● **Dataset extract**
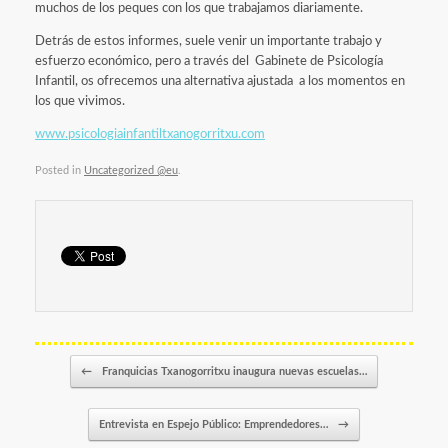
muchos de los peques con los que trabajamos diariamente.
Detrás de estos informes, suele venir un importante trabajo y
esfuerzo económico, pero a través del Gabinete de Psicología
Infantil, os ofrecemos una alternativa ajustada a los momentos en
los que vivimos.
www.psicologiainfantiltxanogorritxu.com
Posted in
Uncategorized @eu
.
Post navigation
←
Franquicias Txanogorritxu inaugura nuevas escuelas…
Entrevista en Espejo Público: Emprendedores…
→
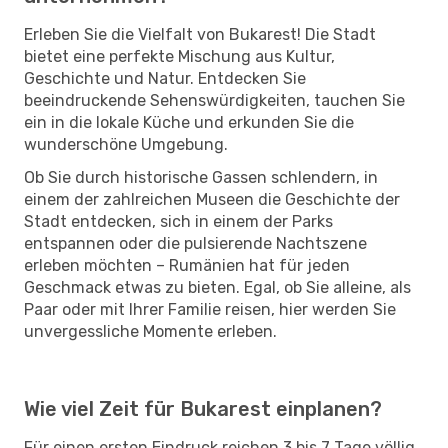
Erleben Sie die Vielfalt von Bukarest! Die Stadt
bietet eine perfekte Mischung aus Kultur,
Geschichte und Natur. Entdecken Sie
beeindruckende Sehenswürdigkeiten, tauchen Sie
ein in die lokale Küche und erkunden Sie die
wunderschöne Umgebung.
Ob Sie durch historische Gassen schlendern, in
einem der zahlreichen Museen die Geschichte der
Stadt entdecken, sich in einem der Parks
entspannen oder die pulsierende Nachtszene
erleben möchten – Rumänien hat für jeden
Geschmack etwas zu bieten. Egal, ob Sie alleine, als
Paar oder mit Ihrer Familie reisen, hier werden Sie
unvergessliche Momente erleben.
Wie viel Zeit für Bukarest einplanen?
Für einen ersten Eindruck reichen 3 bis 7 Tage völlig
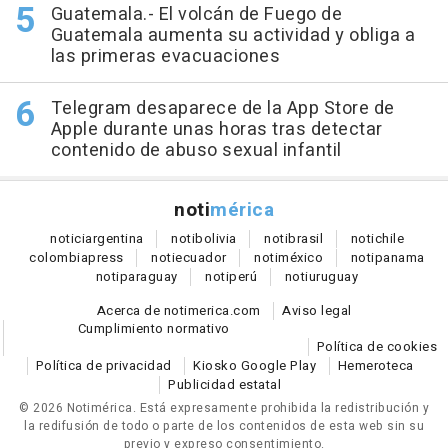
Guatemala.- El volcán de Fuego de
Guatemala aumenta su actividad y obliga a
las primeras evacuaciones
Telegram desaparece de la App Store de
Apple durante unas horas tras detectar
contenido de abuso sexual infantil
noti
mérica
notici
argentina
noti
bolivia
noti
brasil
noti
chile
colombia
press
noti
ecuador
noti
méxico
noti
panama
noti
paraguay
noti
perú
noti
uruguay
Acerca de notimerica.com
Aviso legal
Cumplimiento normativo
Política de cookies
Política de privacidad
Kiosko Google Play
Hemeroteca
Publicidad estatal
© 2026 Notimérica.
Está expresamente prohibida la redistribución y
la redifusión de todo o parte de los contenidos de esta web sin su
previo y expreso consentimiento.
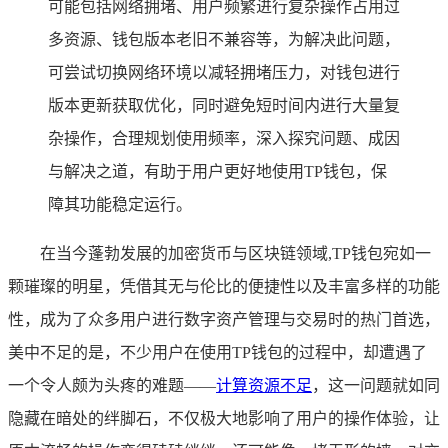
可能包括网络拥堵、用户频繁进行复杂操作占用过
多资源、钱包版本老旧不兼容等，为解决此问题，
可尝试切换网络环境以减轻拥堵压力，对钱包进行
版本更新获取优化，同时避免短时间内进行大量复
杂操作，合理规划使用频率，深入探究问题、成因
与解决之道，有助于用户更好地使用TP钱包，保
障其功能稳定运行。
在当今蓬勃发展的加密货币与区块链领域,TP钱包宛如一
颗璀璨的明星，凭借其无与伦比的便捷性以及丰富多样的功能
性，成为了众多用户进行数字资产管理与交易时的热门首选，
美中不足的是，不少用户在使用TP钱包的过程中，却遭遇了
一个令人颇为头疼的难题——
计算资源不足
，这一问题就如同
隐藏在暗处的绊脚石，不仅极大地影响了用户的操作体验，让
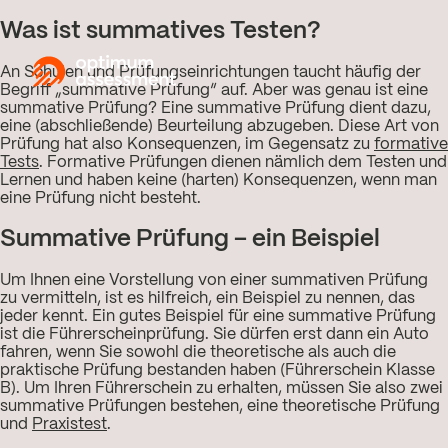
Was ist summatives Testen?
An Schulen und Prüfungseinrichtungen taucht häufig der
Begriff „summative Prüfung“ auf. Aber was genau ist eine
summative Prüfung? Eine summative Prüfung dient dazu,
eine (abschließende) Beurteilung abzugeben. Diese Art von
Prüfung hat also Konsequenzen, im Gegensatz zu
formative
Tests
. Formative Prüfungen dienen nämlich dem Testen und
Lernen und haben keine (harten) Konsequenzen, wenn man
eine Prüfung nicht besteht.
Summative Prüfung – ein Beispiel
Um Ihnen eine Vorstellung von einer summativen Prüfung
zu vermitteln, ist es hilfreich, ein Beispiel zu nennen, das
jeder kennt. Ein gutes Beispiel für eine summative Prüfung
ist die Führerscheinprüfung. Sie dürfen erst dann ein Auto
fahren, wenn Sie sowohl die theoretische als auch die
praktische Prüfung bestanden haben (Führerschein Klasse
B). Um Ihren Führerschein zu erhalten, müssen Sie also zwei
summative Prüfungen bestehen, eine theoretische Prüfung
und
Praxistest
.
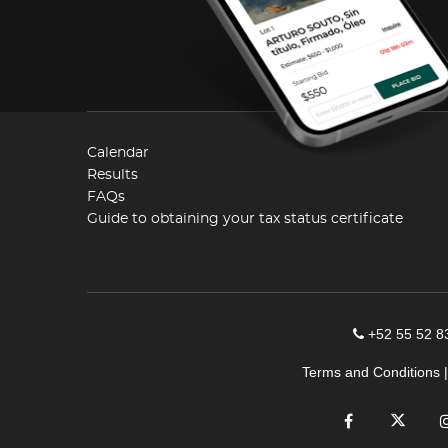
Calendar
Results
FAQs
Guide to obtaining your tax status certificate
+52 55 52 8
Terms and Conditions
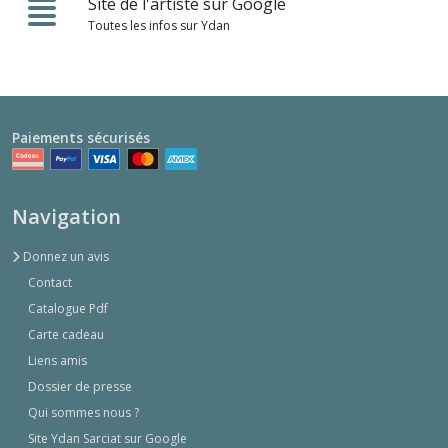
Site de l'artiste sur Google
Toutes les infos sur Ydan
Paiements sécurisés
Navigation
Donnez un avis
Contact
Catalogue Pdf
Carte cadeau
Liens amis
Dossier de presse
Qui sommes nous ?
Site Ydan Sarciat sur Google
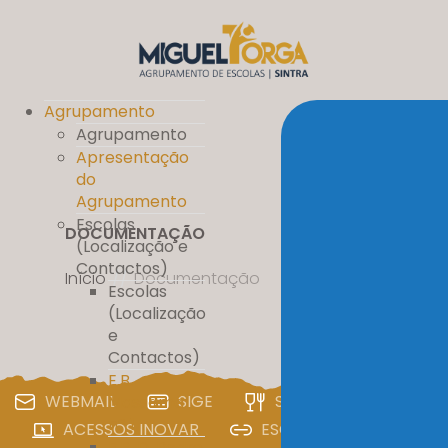
Agrupamento
Agrupamento
Apresentação
do
Agrupamento
Escolas
DOCUMENTAÇÃO
(Localização e
Contactos)
Início
//
Documentação
Escolas
(Localização
e
Contactos)
E.B.
WEBMAIL
SIGE
SIGA
PAA
Massamá
nº 1
ACESSOS INOVAR
ESCOLA DIGITAL
E.B. D. Pedro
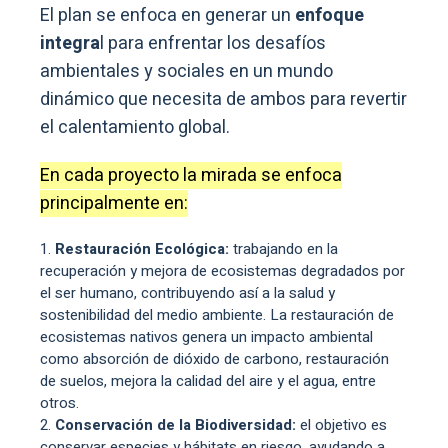
El plan se enfoca en generar un
enfoque
integra
l para enfrentar los desafíos
ambientales y sociales en un mundo
dinámico que necesita de ambos para revertir
el calentamiento global.
En cada proyecto la mirada se enfoca
principalmente en:
Restauración Ecológica:
trabajando en la
recuperación y mejora de ecosistemas degradados por
el ser humano, contribuyendo así a la salud y
sostenibilidad del medio ambiente. La restauración de
ecosistemas nativos genera un impacto ambiental
como absorción de dióxido de carbono, restauración
de suelos, mejora la calidad del aire y el agua, entre
otros.
Conservación de la Biodiversidad:
el objetivo es
conservar especies y hábitats en riesgo, ayudando a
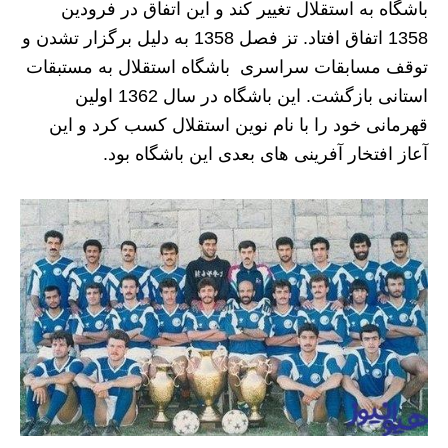
باشگاه به استقلال تغییر کند و این اتفاق در فرودین
1358 اتفاق افتاد. تز فصل 1358 به دلیل برگزار تشدن و
توقف مسابقات سراسری باشگاه استقلال به مستبقات
استانی بازگشت‌. این باشگاه در سال 1362 اولین
قهرمانی خود را با نام نوین استقلال کسب کرد و این
آعاز افتخار آفرینی های بعدی این باشگاه بود.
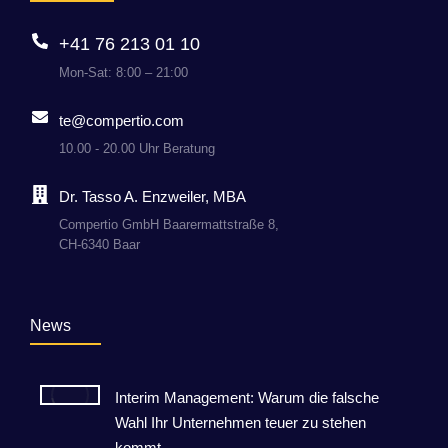
+41 76 213 01 10
Mon-Sat: 8:00 – 21:00
te@compertio.com
10.00 - 20.00 Uhr Beratung
Dr. Tasso A. Enzweiler, MBA
Compertio GmbH Baarermattstraße 8,
CH-6340 Baar
News
Interim Management: Warum die falsche
Wahl Ihr Unternehmen teuer zu stehen
kommt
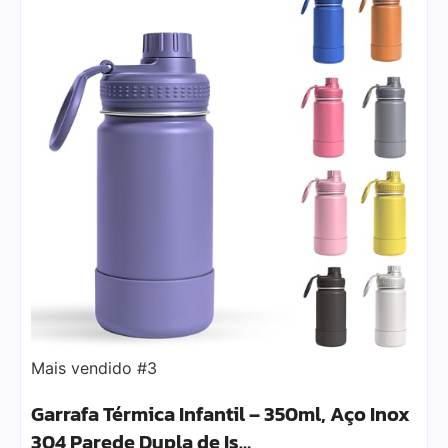
Mais vendido #3
Garrafa Térmica Infantil – 350ml, Aço Inox
304 Parede Dupla de Is…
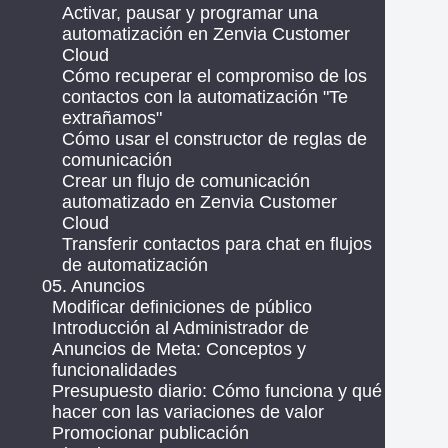
Activar, pausar y programar una
automatización en Zenvia Customer
Cloud
Cómo recuperar el compromiso de los
contactos con la automatización "Te
extrañamos"
Cómo usar el constructor de reglas de
comunicación
Crear un flujo de comunicación
automatizado en Zenvia Customer
Cloud
Transferir contactos para chat en flujos
de automatización
05. Anuncios
Modificar definiciones de público
Introducción al Administrador de
Anuncios de Meta: Conceptos y
funcionalidades
Presupuesto diario: Cómo funciona y qué
hacer con las variaciones de valor
Promocionar publicación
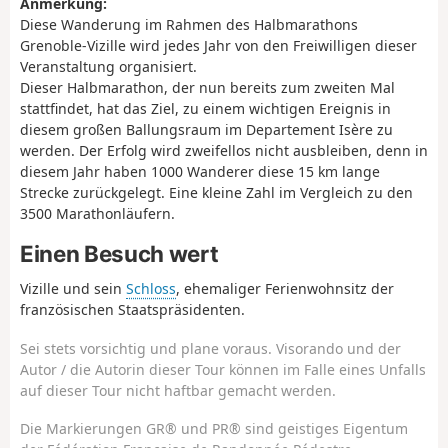
Anmerkung:
Diese Wanderung im Rahmen des Halbmarathons
Grenoble-Vizille wird jedes Jahr von den Freiwilligen dieser
Veranstaltung organisiert.
Dieser Halbmarathon, der nun bereits zum zweiten Mal
stattfindet, hat das Ziel, zu einem wichtigen Ereignis in
diesem großen Ballungsraum im Departement Isère zu
werden. Der Erfolg wird zweifellos nicht ausbleiben, denn in
diesem Jahr haben 1000 Wanderer diese 15 km lange
Strecke zurückgelegt. Eine kleine Zahl im Vergleich zu den
3500 Marathonläufern.
Einen Besuch wert
Vizille und sein
Schloss
, ehemaliger Ferienwohnsitz der
französischen Staatspräsidenten.
Sei stets vorsichtig und plane voraus. Visorando und der
Autor / die Autorin dieser Tour können im Falle eines Unfalls
auf dieser Tour nicht haftbar gemacht werden.
Die Markierungen GR® und PR® sind geistiges Eigentum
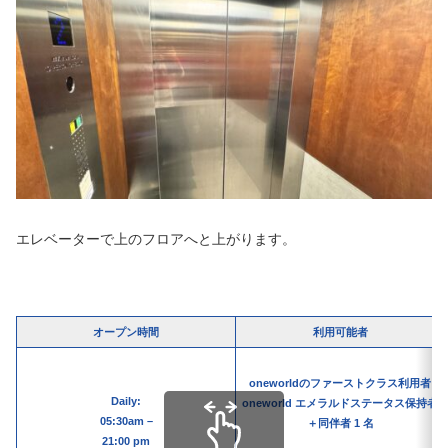
エレベーターで上のフロアへと上がります。
オープン時間
利用可能者
oneworldのファーストクラス利用者
Daily:
oneworld エメラルドステータス保持者
05:30am –
＋同伴者 1 名
21:00 pm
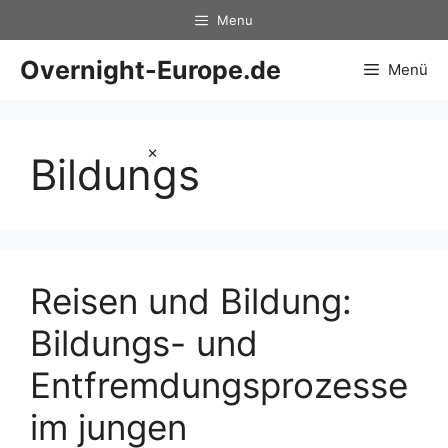
Zum
Menu
Inhalt
springen
Overnight-Europe.de
Menü
×
Bildungs
Reisen und Bildung:
Bildungs- und
Entfremdungsprozesse
im jungen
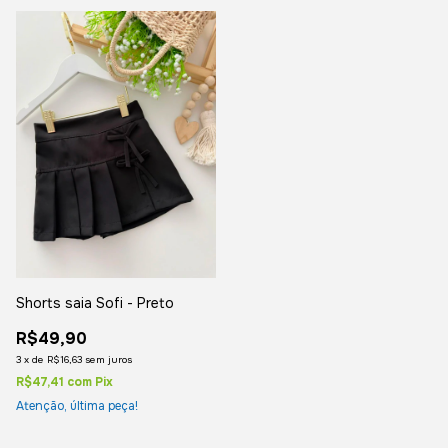
Shorts saia Sofi - Preto
R$49,90
3
x
de
R$16,63
sem juros
R$47,41
com
Pix
Atenção, última peça!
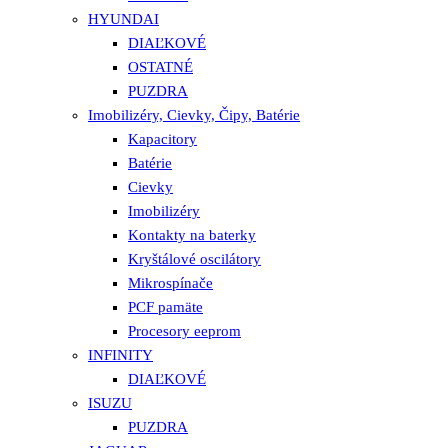
HYUNDAI
DIAĽKOVÉ
OSTATNÉ
PUZDRA
Imobilizéry, Cievky, Čipy, Batérie
Kapacitory
Batérie
Cievky
Imobilizéry
Kontakty na baterky
Kryštálové oscilátory
Mikrospínače
PCF pamäte
Procesory eeprom
INFINITY
DIAĽKOVÉ
ISUZU
PUZDRA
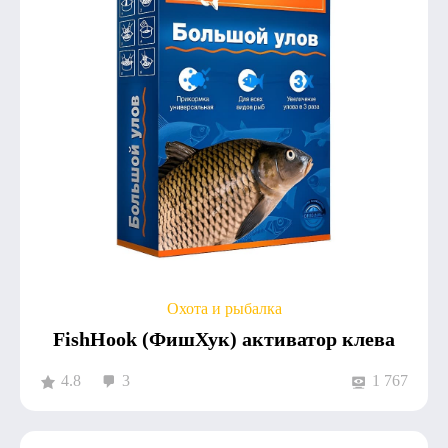
Охота и рыбалка
FishHook (ФишХук) активатор клева
4.8
3
1 767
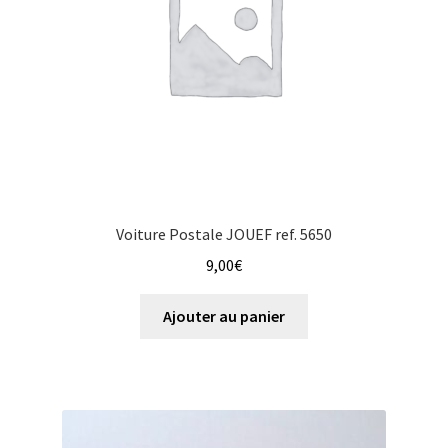
Voiture Postale JOUEF ref. 5650
9,00
€
Ajouter au panier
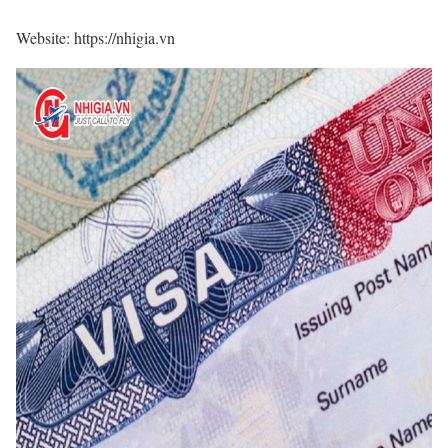
Website: https://nhigia.vn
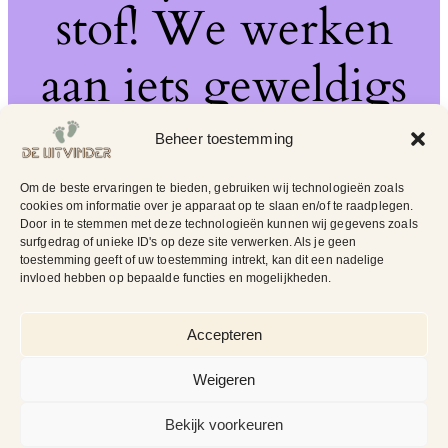
stof! We werken
aan iets geweldigs
– kom snel terug!
Beheer toestemming
Om de beste ervaringen te bieden, gebruiken wij technologieën zoals
cookies om informatie over je apparaat op te slaan en/of te raadplegen.
Door in te stemmen met deze technologieën kunnen wij gegevens zoals
surfgedrag of unieke ID's op deze site verwerken. Als je geen
toestemming geeft of uw toestemming intrekt, kan dit een nadelige
invloed hebben op bepaalde functies en mogelijkheden.
Accepteren
Weigeren
Bekijk voorkeuren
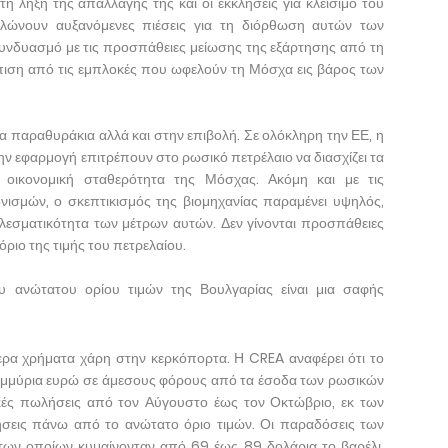
η λήξη της απαλλαγής της και οι εκκλήσεις για κλείσιμο του
λώνουν αυξανόμενες πιέσεις για τη διόρθωση αυτών των
υνδυασμό με τις προσπάθειες μείωσης της εξάρτησης από τη
όπιση από τις εμπλοκές που ωφελούν τη Μόσχα εις βάρος των
α παραθυράκια αλλά και στην επιβολή. Σε ολόκληρη την ΕΕ, η
ν εφαρμογή επιτρέπουν στο ρωσικό πετρέλαιο να διασχίζει τα
 οικονομική σταθερότητα της Μόσχας. Ακόμη και με τις
ισμών, ο σκεπτικισμός της βιομηχανίας παραμένει υψηλός,
λεσματικότητα των μέτρων αυτών. Δεν γίνονται προσπάθειες
ριο της τιμής του πετρελαίου.
 ανώτατου ορίου τιμών της Βουλγαρίας είναι μια σαφής
ρα χρήματα χάρη στην κερκόπορτα. Η CREA αναφέρει ότι το
ομμύρια ευρώ σε άμεσους φόρους από τα έσοδα των ρωσικών
κές πωλήσεις από τον Αύγουστο έως τον Οκτώβριο, εκ των
σεις πάνω από το ανώτατο όριο τιμών. Οι παραδόσεις των
 των οποίων κυμαίνονταν από 69 έως 89 δολάρια το βαρέλι,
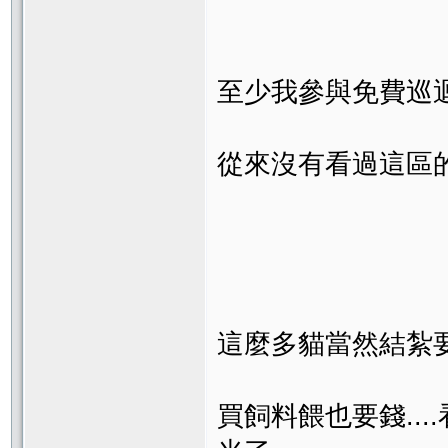
至少我參與免費巡迴
從來沒有看過這區的
這麼多貓當然結紮要
買飼料餵也要錢...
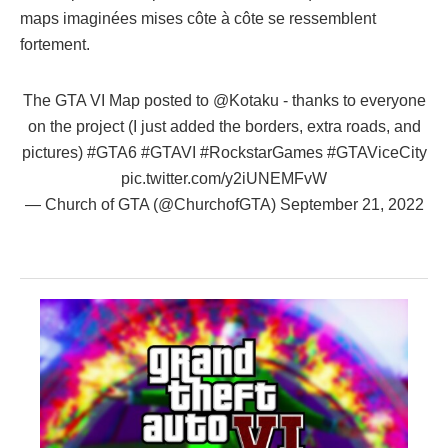
maps imaginées mises côte à côte se ressemblent
fortement.
The GTA VI Map posted to
@Kotaku
- thanks to everyone
on the project (I just added the borders, extra roads, and
pictures)
#GTA6
#GTAVI
#RockstarGames
#GTAViceCity
pic.twitter.com/y2iUNEMFvW
— Church of GTA (@ChurchofGTA)
September 21, 2022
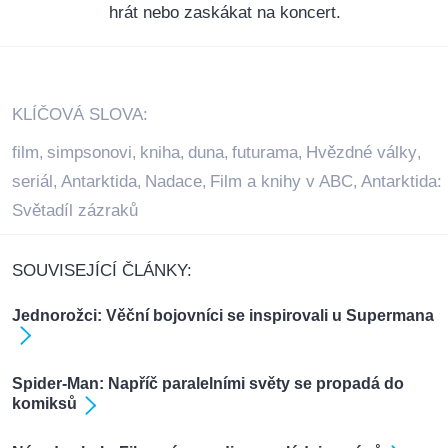
hrát nebo zaskákat na koncert.
KLÍČOVÁ SLOVA:
film
simpsonovi
kniha
duna
futurama
Hvězdné války
,
,
,
,
,
,
seriál
Antarktida
Nadace
Film a knihy v ABC
Antarktida:
,
,
,
,
Světadíl zázraků
SOUVISEJÍCÍ ČLÁNKY:
Jednorožci: Věční bojovníci se inspirovali u Supermana
Spider-Man: Napříč paralelními světy se propadá do
komiksů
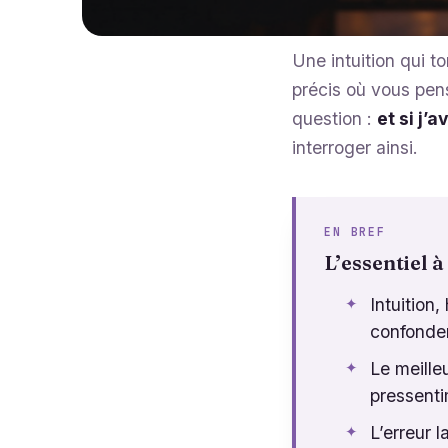
Une intuition qui t
précis où vous pen
question :
et si j’
interroger ainsi.
EN BREF
L’essentiel à
Intuition
confonden
Le meilleu
pressenti
L’erreur 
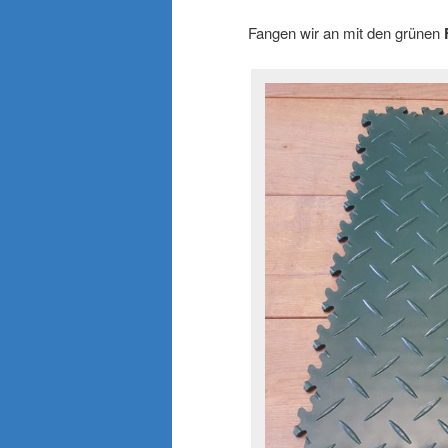
Fangen wir an mit den grünen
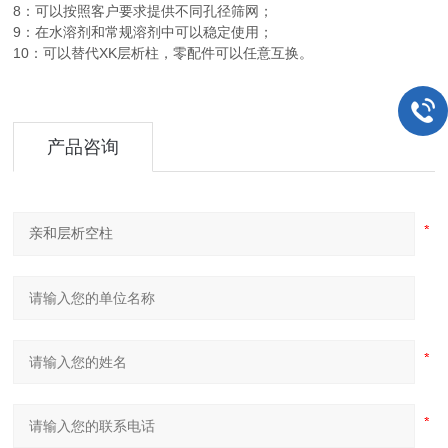
8：可以按照客户要求提供不同孔径筛网；
9：在水溶剂和常规溶剂中可以稳定使用；
10：可以替代XK层析柱，零配件可以任意互换。
产品咨询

● **Exercise brief**
Report each line of the entries where the word "theoretische" occurs.

● **Response box**
fahren, wenn Sie sowohl die theoretische als auch die
summative Prüfungen bestehen, eine theoretische Prüfung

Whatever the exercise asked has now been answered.